** RECORDS TO PROCESS **
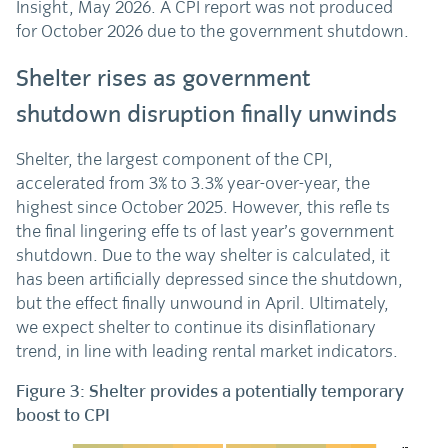
Insight, May 2026. A CPI report was not produced
for October 2026 due to the government shutdown.
Shelter rises as government
shutdown disruption finally unwinds
Shelter, the largest component of the CPI,
accelerated from 3% to 3.3% year-over-year, the
highest since October 2025. However, this refle ts
the final lingering effe ts of last year’s government
shutdown. Due to the way shelter is calculated, it
has been artificially depressed since the shutdown,
but the effect finally unwound in April. Ultimately,
we expect shelter to continue its disinflationary
trend, in line with leading rental market indicators.
Figure 3: Shelter provides a potentially temporary
boost to CPI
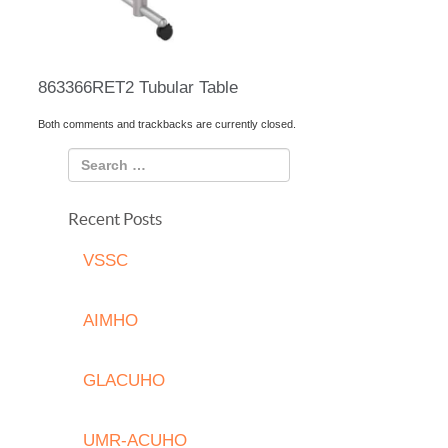
863366RET2 Tubular Table
Both comments and trackbacks are currently closed.
Recent Posts
VSSC
AIMHO
GLACUHO
UMR-ACUHO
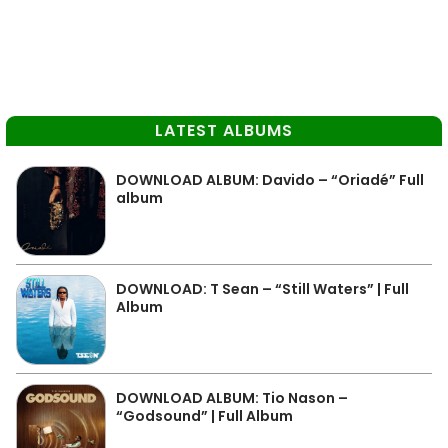
LATEST ALBUMS
DOWNLOAD ALBUM: Davido – “Oriadé” Full
album
DOWNLOAD: T Sean – “Still Waters” | Full
Album
DOWNLOAD ALBUM: Tio Nason –
“Godsound” | Full Album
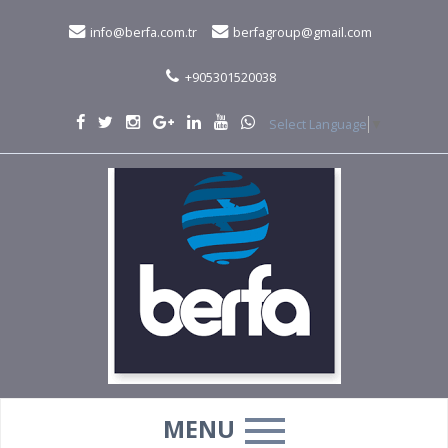
info@berfa.com.tr
berfagroup@gmail.com
+905301520038
Select Language
▼
MENU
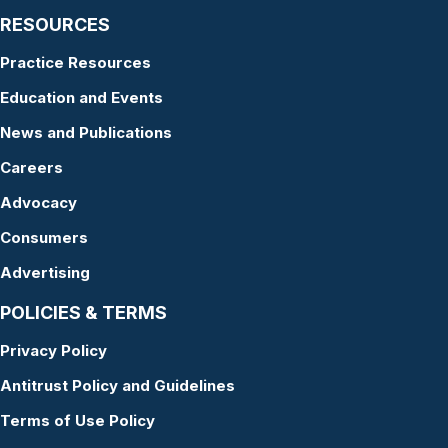
RESOURCES
Practice Resources
Education and Events
News and Publications
Careers
Advocacy
Consumers
Advertising
POLICIES & TERMS
Privacy Policy
Antitrust Policy and Guidelines
Terms of Use Policy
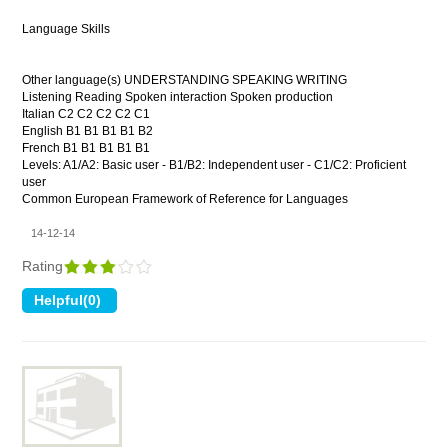
Language Skills
Other language(s) UNDERSTANDING SPEAKING WRITING
Listening Reading Spoken interaction Spoken production
Italian C2 C2 C2 C2 C1
English B1 B1 B1 B1 B2
French B1 B1 B1 B1 B1
Levels: A1/A2: Basic user - B1/B2: Independent user - C1/C2: Proficient
user
Common European Framework of Reference for Languages
14-12-14
Rating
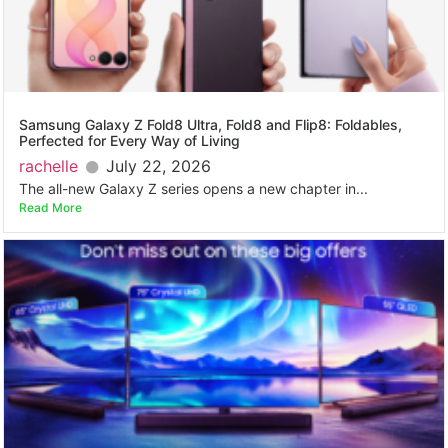
Samsung Galaxy Z Fold8 Ultra, Fold8 and Flip8: Foldables,
Perfected for Every Way of Living
rachelle
July 22, 2026
The all-new Galaxy Z series opens a new chapter in...
Read More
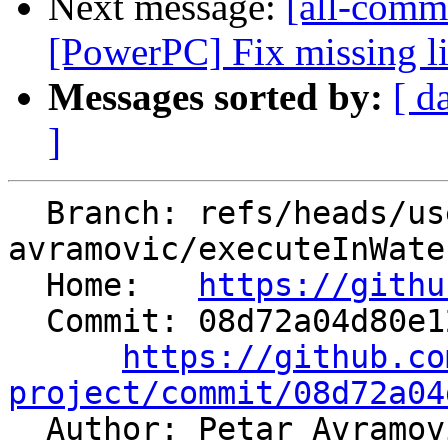
Next message:
[all-commi
[PowerPC] Fix missing l
Messages sorted by:
[ d
]
  Branch: refs/heads/users/petar-
avramovic/executeInWate
  Home:   
https://githu
  Commit: 08d72a04d80e12618919398065dd279d04732a2c

https://github.co
project/commit/08d72a04

  Author: Petar Avramo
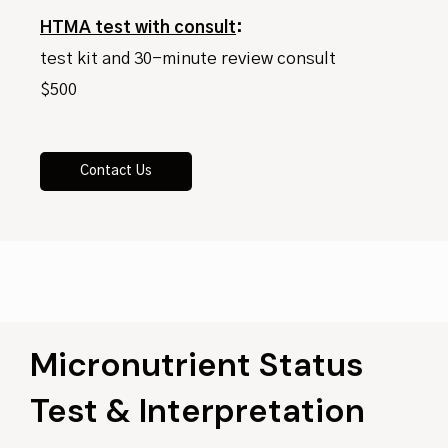
HTMA test with consult
:
test kit and 30-minute review consult
$500
Contact Us
Micronutrient Status
Test & Interpretation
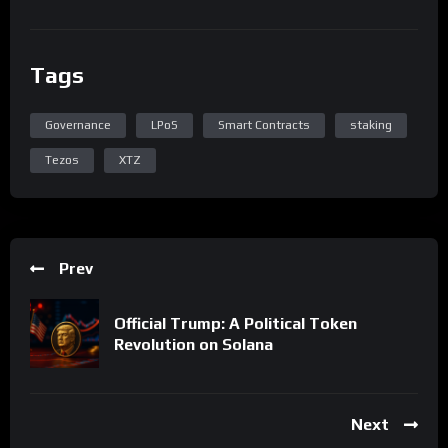
Tags
Governance
LPoS
Smart Contracts
staking
Tezos
XTZ
Prev
Official Trump: A Political Token
Revolution on Solana
Next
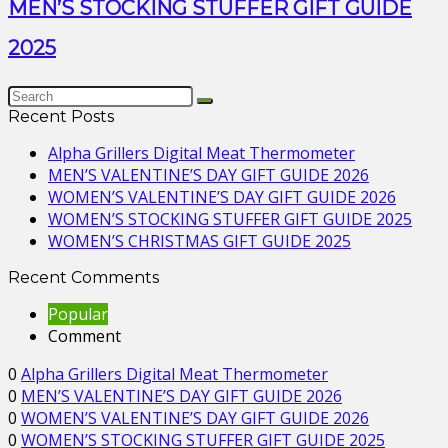
MEN’S STOCKING STUFFER GIFT GUIDE
2025
Recent Posts
Alpha Grillers Digital Meat Thermometer
MEN’S VALENTINE’S DAY GIFT GUIDE 2026
WOMEN’S VALENTINE’S DAY GIFT GUIDE 2026
WOMEN’S STOCKING STUFFER GIFT GUIDE 2025
WOMEN’S CHRISTMAS GIFT GUIDE 2025
Recent Comments
Popular
Comment
0
Alpha Grillers Digital Meat Thermometer
0
MEN’S VALENTINE’S DAY GIFT GUIDE 2026
0
WOMEN’S VALENTINE’S DAY GIFT GUIDE 2026
0
WOMEN’S STOCKING STUFFER GIFT GUIDE 2025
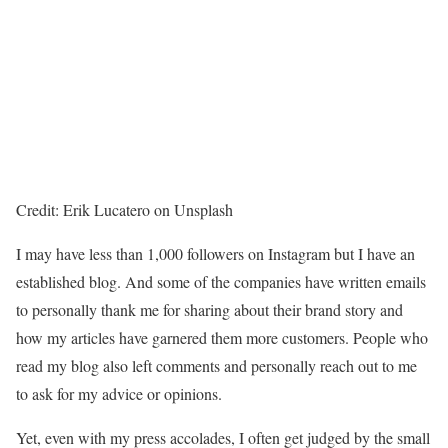
Credit: Erik Lucatero on Unsplash
I may have less than 1,000 followers on Instagram but I have an
established blog. And some of the companies have written emails
to personally thank me for sharing about their brand story and
how my articles have garnered them more customers. People who
read my blog also left comments and personally reach out to me
to ask for my advice or opinions.
Yet, even with my press accolades, I often get judged by the small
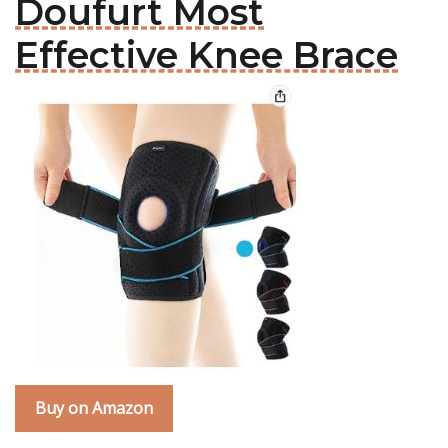
Doufurt Most
Effective Knee Brace
Buy on Amazon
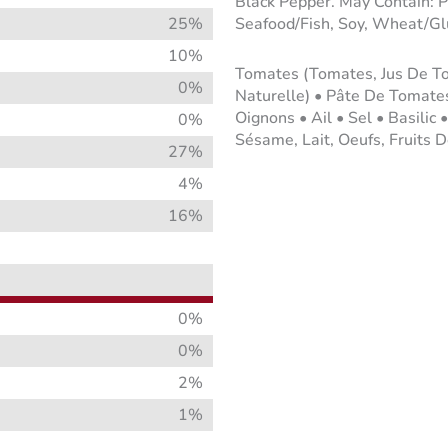
Black Pepper. May Contain: P
25%
Seafood/Fish, Soy, Wheat/Glu
10%
Tomates (Tomates, Jus De Tom
0%
Naturelle) • Pâte De Tomates
Oignons • Ail • Sel • Basilic 
0%
Sésame, Lait, Oeufs, Fruits D
27%
4%
16%
0%
0%
2%
1%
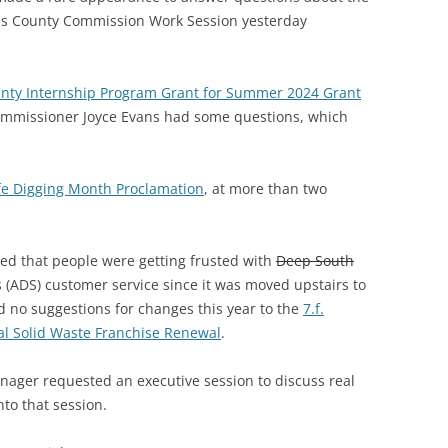
s County Commission Work Session yesterday
unty Internship Program Grant for Summer 2024 Grant
Commissioner Joyce Evans had some questions, which
fe Digging Month Proclamation
, at more than two
d that people were getting frusted with
Deep South
(ADS) customer service since it was moved upstairs to
no suggestions for changes this year to the
7.f.
al Solid Waste Franchise Renewal
.
nager requested an executive session to discuss real
to that session.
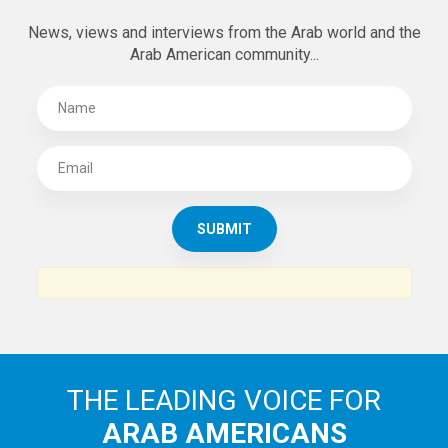
News, views and interviews from the Arab world and the
Arab American community...
THE LEADING VOICE FOR
ARAB AMERICANS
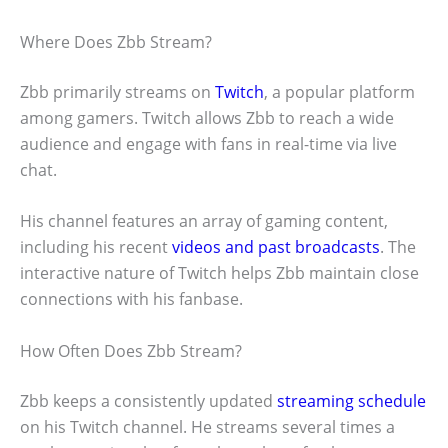
Where Does Zbb Stream?
Zbb primarily streams on
Twitch
, a popular platform
among gamers. Twitch allows Zbb to reach a wide
audience and engage with fans in real-time via live
chat.
His channel features an array of gaming content,
including his recent
videos and past broadcasts
. The
interactive nature of Twitch helps Zbb maintain close
connections with his fanbase.
How Often Does Zbb Stream?
Zbb keeps a consistently updated
streaming schedule
on his Twitch channel. He streams several times a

** PROBLEM TO SOLVE **
Reproduce every line of text in the material above without changing it, leaving out the pictures.

** SOLUTION **
Insight, May 2026. A CPI report was not produced
for October 2026 due to the government shutdown.
Shelter rises as government
shutdown disruption finally unwinds
Shelter, the largest component of the CPI,
accelerated from 3% to 3.3% year-over-year, the
highest since October 2025. However, this refle ts
the final lingering effe ts of last year’s government
shutdown. Due to the way shelter is calculated, it
has been artificially depressed since the shutdown,
but the effect finally unwound in April. Ultimately,
we expect shelter to continue its disinflationary
trend, in line with leading rental market indicators.
Figure 3: Shelter provides a potentially temporary
boost to CPI
863366RET2 Tubular Table
Both comments and trackbacks are currently closed.
Recent Posts
VSSC
AIMHO
GLACUHO
UMR-ACUHO
LATEST ALBUMS
DOWNLOAD ALBUM: Davido – “Oriadé” Full
album
DOWNLOAD: T Sean – “Still Waters” | Full
Album
DOWNLOAD ALBUM: Tio Nason –
“Godsound” | Full Album
info@berfa.com.tr
berfagroup@gmail.com
+905301520038
Select Language
▼
MENU
RESOURCES
Practice Resources
Education and Events
News and Publications
Careers
Advocacy
Consumers
Advertising
POLICIES & TERMS
Privacy Policy
Antitrust Policy and Guidelines
Terms of Use Policy
Language Skills
Other language(s) UNDERSTANDING SPEAKING WRITING
Listening Reading Spoken interaction Spoken production
Italian C2 C2 C2 C2 C1
English B1 B1 B1 B1 B2
French B1 B1 B1 B1 B1
Levels: A1/A2: Basic user - B1/B2: Independent user - C1/C2: Proficient
user
Common European Framework of Reference for Languages
14-12-14
Rating
Samsung Galaxy Z Fold8 Ultra, Fold8 and Flip8: Foldables,
Perfected for Every Way of Living
rachelle
July 22, 2026
The all-new Galaxy Z series opens a new chapter in...
Read More
Next message:
[all-commi
[PowerPC] Fix missing l
Messages sorted by:
[ d
]
  Branch: refs/heads/users/petar-
avramovic/executeInWate
  Home:   
https://githu
  Commit: 08d72a04d80e12618919398065dd279d04732a2c

https://github.co
project/commit/08d72a04

  Author: Petar Avramo
HTMA test with consult
:
test kit and 30-minute review consult
$500
Contact Us
Micronutrient Status
Test & Interpretation
Tags
Governance
LPoS
Smart Contracts
staking
Tezos
XTZ
Prev
Official Trump: A Political Token
Revolution on Solana
Next
MEN’S STOCKING STUFFER GIFT GUIDE
2025
Recent Posts
Alpha Grillers Digital Meat Thermometer
MEN’S VALENTINE’S DAY GIFT GUIDE 2026
WOMEN’S VALENTINE’S DAY GIFT GUIDE 2026
WOMEN’S STOCKING STUFFER GIFT GUIDE 2025
WOMEN’S CHRISTMAS GIFT GUIDE 2025
Recent Comments
Popular
Comment
0
Alpha Grillers Digital Meat Thermometer
0
MEN’S VALENTINE’S DAY GIFT GUIDE 2026
0
WOMEN’S VALENTINE’S DAY GIFT GUIDE 2026
0
WOMEN’S STOCKING STUFFER GIFT GUIDE 2025
Credit: Erik Lucatero on Unsplash
I may have less than 1,000 followers on Instagram but I have an
established blog. And some of the companies have written emails
to personally thank me for sharing about their brand story and
how my articles have garnered them more customers. People who
read my blog also left comments and personally reach out to me
to ask for my advice or opinions.
Yet, even with my press accolades, I often get judged by the small
Doufurt Most
Effective Knee Brace
Buy on Amazon
Black Pepper. May Contain: P
25%
Seafood/Fish, Soy, Wheat/Glu
10%
Tomates (Tomates, Jus De Tom
0%
Naturelle) • Pâte De Tomates
Oignons • Ail • Sel • Basilic 
0%
Sésame, Lait, Oeufs, Fruits D
27%
4%
16%
0%
0%
2%
1%
s County Commission Work Session yesterday
unty Internship Program Grant for Summer 2024 Grant
Commissioner Joyce Evans had some questions, which
fe Digging Month Proclamation
, at more than two
d that people were getting frusted with
Deep South
(ADS) customer service since it was moved upstairs to
no suggestions for changes this year to the
7.f.
al Solid Waste Franchise Renewal
.
nager requested an executive session to discuss real
to that session.
News, views and interviews from the Arab world and the
Arab American community...
THE LEADING VOICE FOR
ARAB AMERICANS
Where Does Zbb Stream?
Zbb primarily streams on
Twitch
, a popular platform
among gamers. Twitch allows Zbb to reach a wide
audience and engage with fans in real-time via live
chat.
His channel features an array of gaming content,
including his recent
videos and past broadcasts
. The
interactive nature of Twitch helps Zbb maintain close
connections with his fanbase.
How Often Does Zbb Stream?
Zbb keeps a consistently updated
streaming schedule
on his Twitch channel. He streams several times a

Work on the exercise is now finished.